By obscuring this reality, Jacobin reinforces imperialist chauvinism, a view that proceeds from what benefits America and Americans2—when the question that must be addressed is how America, the greatest oppressor in the world, can be put in the dustbin of history.
* A second example. In a major article on Bernie Sanders’ candidacy and movement, Sunkara writes:
Rather than talking about an entire nation struggling together to restore the U.S. economy and shared prosperity, and rather than seeking to negotiate a better settlement with business leaders, Sanders’s movement is about creating a “political revolution” to get what is rightfully ours from “millionaires and billionaires.” 3
“What is rightfully ours"? Really! In Sunkara’s view, the problem is how to “rightfully” share the U.S.’s parasitic yield from its conquests, dominations, and grinding exploitation, rather than letting it be restricted to the “millionaires and billionaires,” NOT how to end this parasitic oppression as part of emancipating humanity. This brings to mind Bob Dylan’s lyrics from “The Narrow Way”:
We looted and we plundered on distant shores
Why is my share not equal to yours?
Sunkara in outlining his vision of the ideal society states: “…that's [Swedish social democracy in the '70s-'80s] the best model.” 4 Really? Sweden has sat at the imperialist “banquet table” as junior partner, benefiting from its spoils.
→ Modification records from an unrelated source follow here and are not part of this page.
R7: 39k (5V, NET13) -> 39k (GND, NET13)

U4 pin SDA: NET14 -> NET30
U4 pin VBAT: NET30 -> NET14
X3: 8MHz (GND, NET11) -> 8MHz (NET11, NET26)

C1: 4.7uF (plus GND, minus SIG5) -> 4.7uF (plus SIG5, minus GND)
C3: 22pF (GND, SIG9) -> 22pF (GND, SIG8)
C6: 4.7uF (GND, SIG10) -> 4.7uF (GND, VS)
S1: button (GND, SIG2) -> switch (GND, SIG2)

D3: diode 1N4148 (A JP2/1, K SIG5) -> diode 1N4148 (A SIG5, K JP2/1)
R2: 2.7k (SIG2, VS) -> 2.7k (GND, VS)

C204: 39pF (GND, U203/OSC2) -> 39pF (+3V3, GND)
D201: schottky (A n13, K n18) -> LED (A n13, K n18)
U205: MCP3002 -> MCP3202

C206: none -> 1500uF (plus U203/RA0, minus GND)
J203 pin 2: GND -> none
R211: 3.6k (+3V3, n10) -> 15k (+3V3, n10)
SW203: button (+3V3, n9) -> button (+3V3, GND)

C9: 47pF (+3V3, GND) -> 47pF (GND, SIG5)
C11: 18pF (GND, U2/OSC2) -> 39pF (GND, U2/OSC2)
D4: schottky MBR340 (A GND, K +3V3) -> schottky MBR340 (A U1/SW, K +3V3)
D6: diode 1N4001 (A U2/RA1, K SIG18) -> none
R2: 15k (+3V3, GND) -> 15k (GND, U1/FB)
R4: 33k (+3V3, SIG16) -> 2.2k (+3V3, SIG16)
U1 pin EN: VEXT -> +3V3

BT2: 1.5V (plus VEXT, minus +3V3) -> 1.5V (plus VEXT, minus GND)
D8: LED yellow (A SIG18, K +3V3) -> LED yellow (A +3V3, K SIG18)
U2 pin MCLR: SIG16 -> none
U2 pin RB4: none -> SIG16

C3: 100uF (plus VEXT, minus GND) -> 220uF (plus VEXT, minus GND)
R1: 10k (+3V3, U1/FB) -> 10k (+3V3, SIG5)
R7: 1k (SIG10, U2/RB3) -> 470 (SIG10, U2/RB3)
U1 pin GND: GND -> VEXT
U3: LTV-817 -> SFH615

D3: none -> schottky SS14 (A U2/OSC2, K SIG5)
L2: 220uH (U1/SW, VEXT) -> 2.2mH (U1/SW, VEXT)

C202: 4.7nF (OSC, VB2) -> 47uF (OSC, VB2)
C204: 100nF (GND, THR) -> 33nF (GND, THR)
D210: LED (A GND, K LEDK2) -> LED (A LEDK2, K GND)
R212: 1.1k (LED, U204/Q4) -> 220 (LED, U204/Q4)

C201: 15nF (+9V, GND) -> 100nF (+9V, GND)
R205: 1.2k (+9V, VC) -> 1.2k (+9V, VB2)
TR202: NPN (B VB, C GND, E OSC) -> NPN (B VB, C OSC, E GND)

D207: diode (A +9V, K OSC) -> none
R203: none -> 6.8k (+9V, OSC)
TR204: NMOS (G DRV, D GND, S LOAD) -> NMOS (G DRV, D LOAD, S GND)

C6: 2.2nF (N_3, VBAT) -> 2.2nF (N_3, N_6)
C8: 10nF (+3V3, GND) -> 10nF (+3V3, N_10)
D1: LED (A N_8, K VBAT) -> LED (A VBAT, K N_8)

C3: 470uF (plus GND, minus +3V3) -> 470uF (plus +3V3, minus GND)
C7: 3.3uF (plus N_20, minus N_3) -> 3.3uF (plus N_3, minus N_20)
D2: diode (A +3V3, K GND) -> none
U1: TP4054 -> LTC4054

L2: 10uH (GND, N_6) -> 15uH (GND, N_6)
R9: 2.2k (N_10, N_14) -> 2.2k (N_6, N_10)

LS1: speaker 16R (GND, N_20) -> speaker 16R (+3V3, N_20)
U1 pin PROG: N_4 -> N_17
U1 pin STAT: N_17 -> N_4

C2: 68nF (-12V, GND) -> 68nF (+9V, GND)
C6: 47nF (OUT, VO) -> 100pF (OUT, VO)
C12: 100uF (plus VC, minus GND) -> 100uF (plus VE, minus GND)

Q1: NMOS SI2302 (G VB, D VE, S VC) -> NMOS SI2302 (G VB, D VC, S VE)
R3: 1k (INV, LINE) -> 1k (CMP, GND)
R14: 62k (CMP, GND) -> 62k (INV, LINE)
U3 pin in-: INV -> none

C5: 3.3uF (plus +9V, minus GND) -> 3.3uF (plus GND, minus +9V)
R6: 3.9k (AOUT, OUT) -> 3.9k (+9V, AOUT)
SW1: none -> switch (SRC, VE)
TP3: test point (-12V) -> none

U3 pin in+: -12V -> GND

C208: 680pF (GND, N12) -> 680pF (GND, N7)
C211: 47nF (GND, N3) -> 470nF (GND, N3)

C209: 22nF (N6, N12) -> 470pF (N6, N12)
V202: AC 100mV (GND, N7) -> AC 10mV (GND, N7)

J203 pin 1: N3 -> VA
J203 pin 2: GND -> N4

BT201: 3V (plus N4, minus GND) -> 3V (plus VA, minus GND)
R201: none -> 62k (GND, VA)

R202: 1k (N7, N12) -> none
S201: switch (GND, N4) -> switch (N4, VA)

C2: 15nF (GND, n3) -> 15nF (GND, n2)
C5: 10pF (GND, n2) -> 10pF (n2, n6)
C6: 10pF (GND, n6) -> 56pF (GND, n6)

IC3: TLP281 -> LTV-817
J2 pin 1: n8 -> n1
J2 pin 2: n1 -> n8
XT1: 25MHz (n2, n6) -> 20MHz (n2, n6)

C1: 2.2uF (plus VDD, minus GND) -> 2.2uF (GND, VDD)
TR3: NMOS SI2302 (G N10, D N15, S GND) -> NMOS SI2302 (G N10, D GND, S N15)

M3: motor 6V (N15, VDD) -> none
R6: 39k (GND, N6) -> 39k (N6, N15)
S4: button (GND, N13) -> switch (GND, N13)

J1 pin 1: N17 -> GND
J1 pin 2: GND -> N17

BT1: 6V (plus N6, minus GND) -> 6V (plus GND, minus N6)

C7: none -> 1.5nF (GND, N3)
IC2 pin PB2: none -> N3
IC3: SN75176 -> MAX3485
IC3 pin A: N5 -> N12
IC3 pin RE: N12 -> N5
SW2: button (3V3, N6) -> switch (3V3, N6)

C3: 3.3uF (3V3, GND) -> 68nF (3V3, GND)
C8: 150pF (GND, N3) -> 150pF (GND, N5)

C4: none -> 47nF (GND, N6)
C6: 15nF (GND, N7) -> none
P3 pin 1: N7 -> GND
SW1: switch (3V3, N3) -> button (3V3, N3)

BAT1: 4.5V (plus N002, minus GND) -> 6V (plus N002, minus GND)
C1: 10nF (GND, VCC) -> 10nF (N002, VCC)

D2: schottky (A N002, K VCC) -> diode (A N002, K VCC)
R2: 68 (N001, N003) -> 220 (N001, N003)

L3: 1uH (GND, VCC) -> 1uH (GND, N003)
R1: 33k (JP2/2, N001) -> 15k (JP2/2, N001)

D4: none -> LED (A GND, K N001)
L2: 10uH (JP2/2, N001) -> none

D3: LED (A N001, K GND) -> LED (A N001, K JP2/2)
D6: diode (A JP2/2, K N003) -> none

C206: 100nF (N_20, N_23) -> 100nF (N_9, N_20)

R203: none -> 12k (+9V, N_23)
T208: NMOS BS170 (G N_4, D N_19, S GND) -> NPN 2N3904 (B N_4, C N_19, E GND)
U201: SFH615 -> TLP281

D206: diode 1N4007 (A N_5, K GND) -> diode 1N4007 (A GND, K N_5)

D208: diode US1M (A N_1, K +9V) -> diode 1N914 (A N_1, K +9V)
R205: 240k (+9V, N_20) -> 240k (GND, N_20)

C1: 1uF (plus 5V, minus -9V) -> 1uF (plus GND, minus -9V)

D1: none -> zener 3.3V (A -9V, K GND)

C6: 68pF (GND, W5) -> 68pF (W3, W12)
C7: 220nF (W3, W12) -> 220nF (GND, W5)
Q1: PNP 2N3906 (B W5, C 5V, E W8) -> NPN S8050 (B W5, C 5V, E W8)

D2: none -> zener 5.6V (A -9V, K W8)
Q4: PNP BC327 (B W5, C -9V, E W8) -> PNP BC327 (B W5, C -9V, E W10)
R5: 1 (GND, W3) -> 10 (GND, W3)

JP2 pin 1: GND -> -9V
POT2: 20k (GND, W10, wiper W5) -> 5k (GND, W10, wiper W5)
Sunkara wants to scale up Swedish social democracy5 to U.S. proportions... to U.S. levels of parasitism.
Avakian concludes his article "Jacobins Yesterday, Jacobins Today: A Brief Summation" with the following insight, that “regardless of any 'socialist' pretensions, the Jacobins of today”
… do not represent a fundamental break with what is represented by and enshrined in the U.S. Constitution, with all the horrendous exploitation, oppression, and destruction this has institutionalized and enabled, right down to today, in this country and throughout the world. [bolded emphasis ours]
The imperial-chauvinist outlook and program of Jacobin is a clear manifestation and consequence of this.